## НА ОСНОВЕ СВЕДЕНИЙ
(1) Назовите всех людей, которые упомянуты по фамилии в тексте о Лопатине ниже.
(2) Продолжите текст о Лопатине и современной ему философии, начав сразу после его последней фразы.

Но, как бывает всегда в подобных случаях, обе стороны были и правы и неправы во взаимном отрицании. Лопатин был неправ в том, что проглядел огромную важность проблем, поставленных частью Кантом, частью новейшим кантианством. (Об этих проблемах подробно говорит моя книга: «Метафизические предположения познания».)— Однако в его возмущении узостью современного кантианства было много справедливого. — И та вера в дух, которую Лопатин вслед за Лейбницем противополагал этим современным отрицателям метафизики, философски более значительна, чем хитросплетения и тонкости современной кантианской схоластики. Тут уже не он, а они проглядели.
Тут было полное взаимное непонимание и взаимная несправедливость. Проникнувшись отвращением к современной философии, он потерял к ней всякий интерес и слишком рано перестал за ней следить: все в ней казалось ему «темным», «не ясным, непонятным». Этими выражениями клеймил он почти все ему современное. А современность, не находя в нем ничего своего, равнодушно пожимала [187] плечами и проходила мимо. С его стороны в отношении к современности было много благодушной русской лени. Он не делал усилий, чтобы принудить себя понять все, что в каком-нибудь Когене или Риккерте было трудным и скучным, потому что был заранее убежден, что труд не окупится. Но с другой стороны, Лопатину платили сторицею и равнодушием и, в особенности, — непониманием.

## ИЗВЛЕЧЁННЫЕ ЗАПИСИ
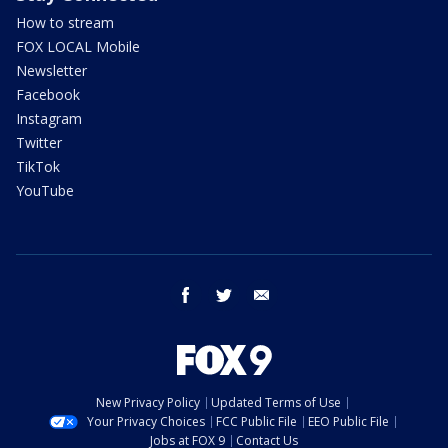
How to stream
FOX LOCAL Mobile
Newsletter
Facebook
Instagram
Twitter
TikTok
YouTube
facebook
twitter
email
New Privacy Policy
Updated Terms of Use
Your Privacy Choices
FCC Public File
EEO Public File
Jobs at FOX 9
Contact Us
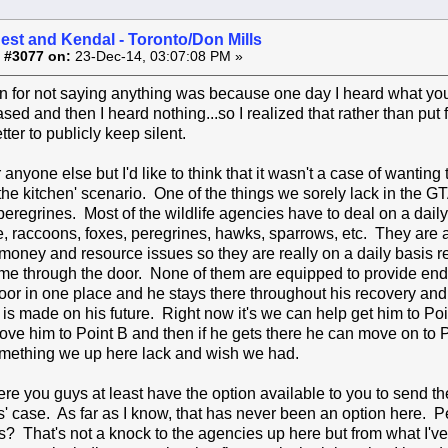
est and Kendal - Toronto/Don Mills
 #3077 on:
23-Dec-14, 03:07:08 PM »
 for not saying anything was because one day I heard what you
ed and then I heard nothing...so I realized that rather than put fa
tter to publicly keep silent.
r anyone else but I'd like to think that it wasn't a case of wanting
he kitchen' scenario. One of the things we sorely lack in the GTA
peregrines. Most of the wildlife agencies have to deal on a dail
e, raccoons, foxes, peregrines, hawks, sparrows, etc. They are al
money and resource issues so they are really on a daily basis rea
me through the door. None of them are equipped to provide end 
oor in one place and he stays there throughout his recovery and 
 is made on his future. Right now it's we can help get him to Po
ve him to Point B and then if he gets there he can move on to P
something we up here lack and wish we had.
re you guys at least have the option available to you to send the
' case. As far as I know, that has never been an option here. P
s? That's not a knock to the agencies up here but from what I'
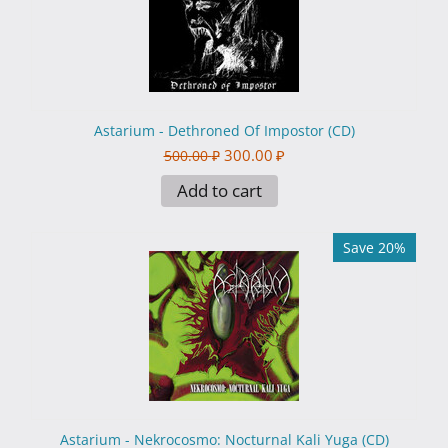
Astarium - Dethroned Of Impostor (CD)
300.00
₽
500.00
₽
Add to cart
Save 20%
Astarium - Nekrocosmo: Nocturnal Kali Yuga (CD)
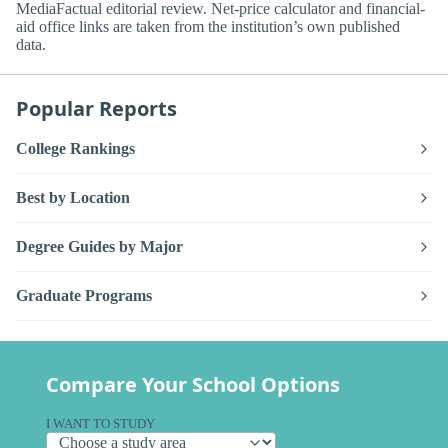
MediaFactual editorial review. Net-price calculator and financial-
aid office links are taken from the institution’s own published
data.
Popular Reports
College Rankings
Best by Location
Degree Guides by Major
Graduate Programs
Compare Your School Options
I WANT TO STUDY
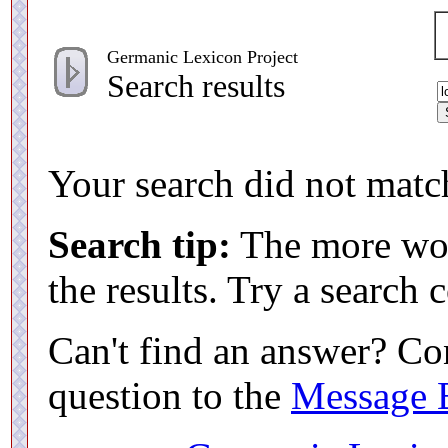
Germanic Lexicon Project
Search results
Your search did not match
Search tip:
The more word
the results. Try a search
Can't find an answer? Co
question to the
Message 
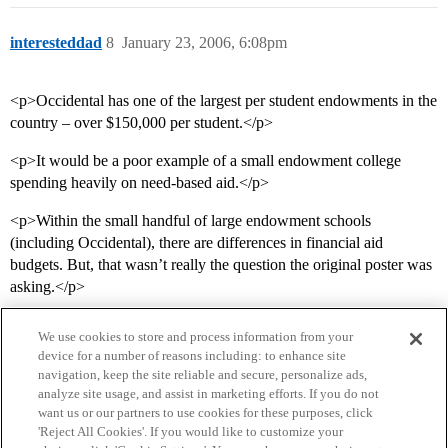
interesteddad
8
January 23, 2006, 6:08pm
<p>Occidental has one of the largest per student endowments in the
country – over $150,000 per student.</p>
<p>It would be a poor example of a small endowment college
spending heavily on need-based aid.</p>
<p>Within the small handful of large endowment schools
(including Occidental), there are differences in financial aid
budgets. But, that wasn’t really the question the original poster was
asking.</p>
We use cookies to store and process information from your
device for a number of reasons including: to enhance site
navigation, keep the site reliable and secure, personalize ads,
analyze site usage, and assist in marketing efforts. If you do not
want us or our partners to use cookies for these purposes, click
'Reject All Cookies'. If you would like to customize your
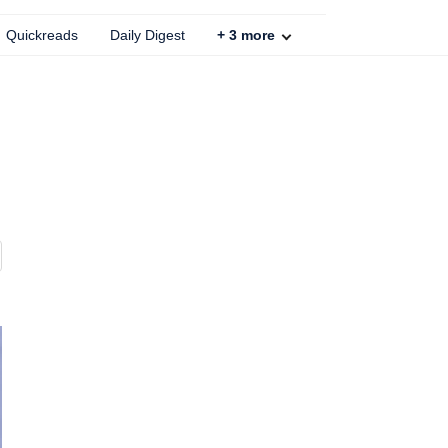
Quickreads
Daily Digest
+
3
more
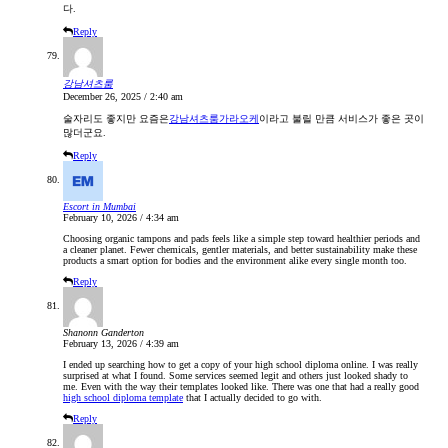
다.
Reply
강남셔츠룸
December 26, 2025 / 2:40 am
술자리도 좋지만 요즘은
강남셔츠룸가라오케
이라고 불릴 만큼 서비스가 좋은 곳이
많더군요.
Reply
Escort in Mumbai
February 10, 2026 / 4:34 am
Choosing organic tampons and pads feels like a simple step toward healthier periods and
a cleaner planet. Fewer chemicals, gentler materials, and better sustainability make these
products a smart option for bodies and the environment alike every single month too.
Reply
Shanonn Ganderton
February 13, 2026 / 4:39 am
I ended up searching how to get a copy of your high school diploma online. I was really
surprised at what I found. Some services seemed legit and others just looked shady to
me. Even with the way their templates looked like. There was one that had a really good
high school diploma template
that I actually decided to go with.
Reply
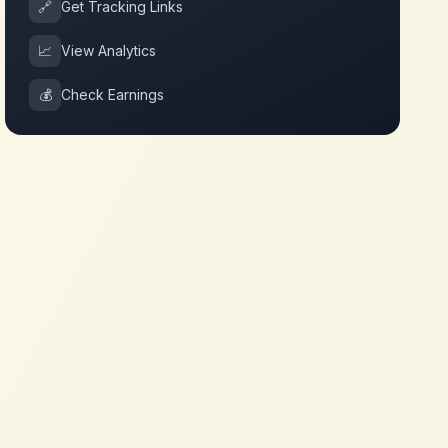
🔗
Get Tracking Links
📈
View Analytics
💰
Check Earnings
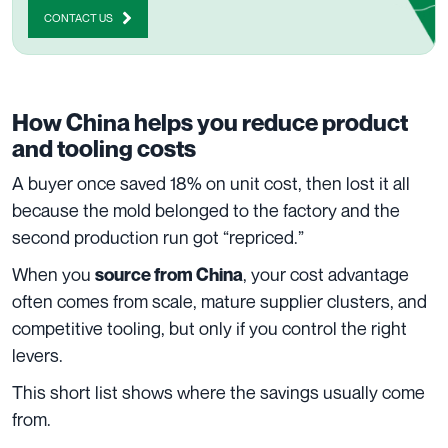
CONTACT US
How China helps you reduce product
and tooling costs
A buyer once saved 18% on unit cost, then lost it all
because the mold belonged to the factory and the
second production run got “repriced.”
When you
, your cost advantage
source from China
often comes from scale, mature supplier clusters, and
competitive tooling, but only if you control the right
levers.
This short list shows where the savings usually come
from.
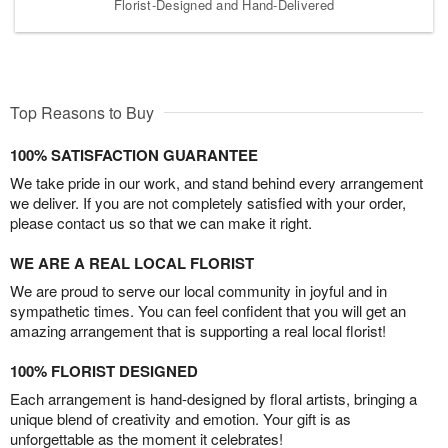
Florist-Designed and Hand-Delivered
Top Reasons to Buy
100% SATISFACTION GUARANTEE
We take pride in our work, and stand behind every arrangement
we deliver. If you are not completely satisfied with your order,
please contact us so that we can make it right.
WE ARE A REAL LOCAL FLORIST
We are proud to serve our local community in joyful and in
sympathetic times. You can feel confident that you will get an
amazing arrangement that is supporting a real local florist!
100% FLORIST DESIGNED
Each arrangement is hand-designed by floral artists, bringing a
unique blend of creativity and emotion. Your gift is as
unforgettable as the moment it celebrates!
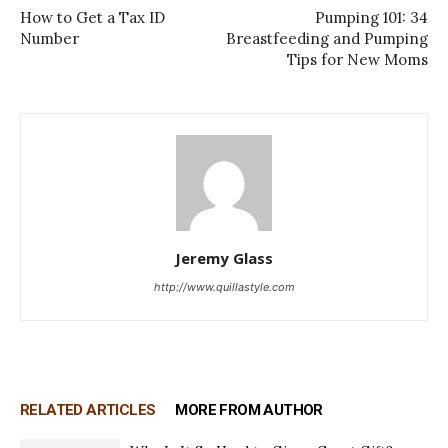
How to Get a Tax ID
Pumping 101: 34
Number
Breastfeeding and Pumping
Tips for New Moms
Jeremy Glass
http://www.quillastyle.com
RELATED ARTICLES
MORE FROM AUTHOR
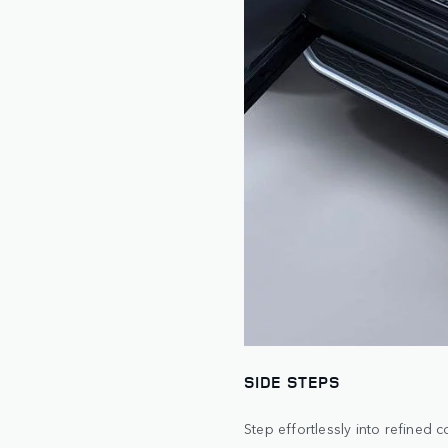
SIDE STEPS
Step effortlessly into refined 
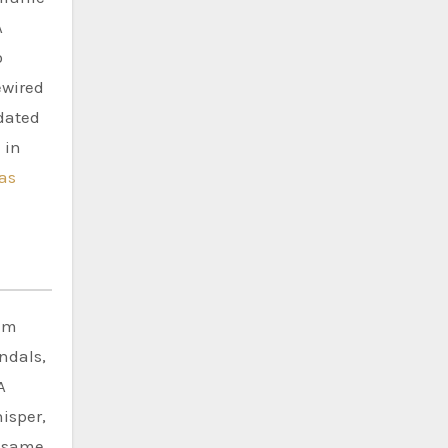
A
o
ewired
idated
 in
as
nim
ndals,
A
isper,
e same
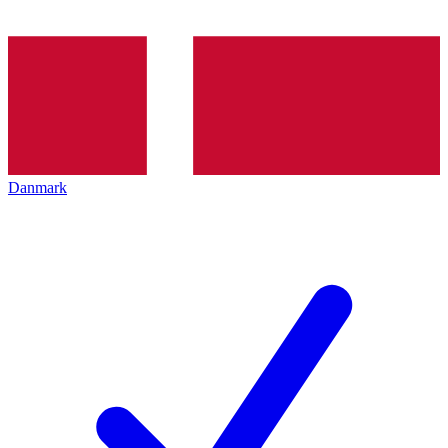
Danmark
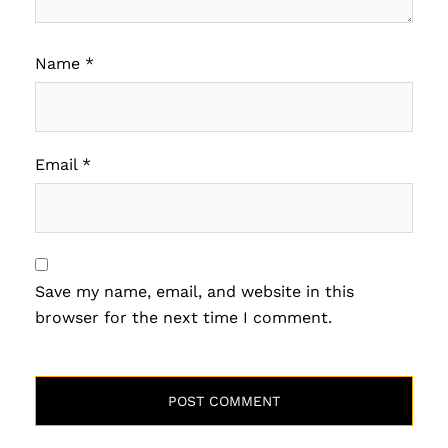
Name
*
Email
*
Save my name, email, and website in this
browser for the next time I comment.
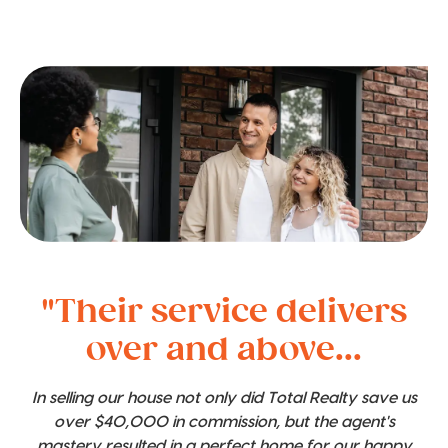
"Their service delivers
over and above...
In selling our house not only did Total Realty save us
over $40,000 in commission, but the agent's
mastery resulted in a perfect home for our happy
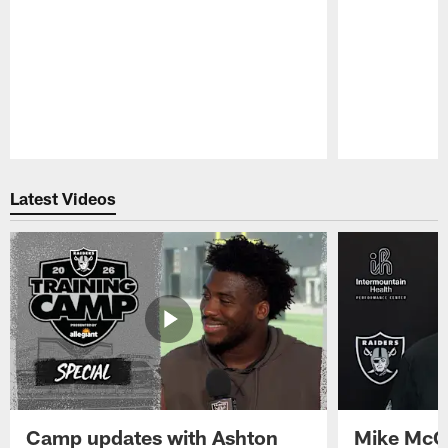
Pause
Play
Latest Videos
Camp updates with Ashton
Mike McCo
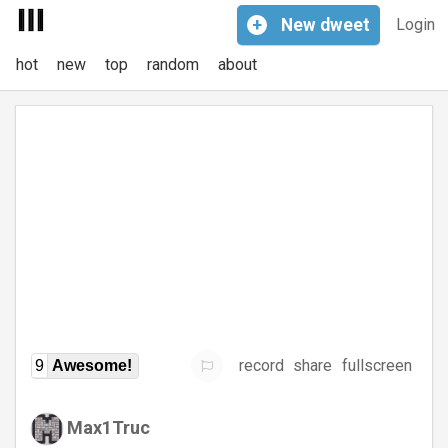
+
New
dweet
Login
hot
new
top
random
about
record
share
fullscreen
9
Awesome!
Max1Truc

## ОТВЕТЫ К УПРАЖНЕНИЮ
(1) Лопатин, Кант, Лейбниц, Коген, Риккерт

(2)
А ведь есть же некоторая непонятая современниками жизнь в философской монадологии Лопатинского спиритуализма. Чувство индивидуальности духа, стремление во что бы то ни стало отстоять ее, — вот пафос этой монадологии. Чтобы со мной на свете не случилось, хотя бы моя телесная жизнь была унесена потоком времени, хотя бы время унесло и все мои мысли и чувства, — все таки моя неистребимая индивидуальность есть, — она существует вечно. — Таково коренное, жизненное убеждение Лопатина, как философа. — Можно находить сколько угодно ошибок в способов обоснования этого его философского credo; в моей полемике по вопросу о «динамических субстанциях» по поводу моего сочинения о Соловьеве я на них указывал. — Но, несмотря на эти ошибки, нельзя не сказать, что самая попытка Лопатина утвердить индивидуальность в мире духовном интересна и своеобразна. Слабейшее тут, разумеется, — старые, докритические доказательства рационалистической психологии. Они сыграли некоторым образом роль «детской», из которой философу не хотелось выехать, потому что она была ему привычна, удобна и уютна. Важна тут поставленная Лопатиным проблема индивидуальности духа, хотя способы ее разрешения и были неудовлетворительны. Убеждение Лопатина, горячее и непоколебимое, в неистребимой индивидуальности человеческого духа много важнее и интереснее, чем способы его обоснования. Это убеждение Лопатина, неотделимое и характерное свойство его облика, есть именно то, что [188] сообщает этой личности ее значение и ее своеобразное очарование. Есть много любителей и, в особенности, любительниц «страшных рассказов» Льва Михайловича, которые относятся к этим рассказам, как к чему то только забавному, хотя и талантливому.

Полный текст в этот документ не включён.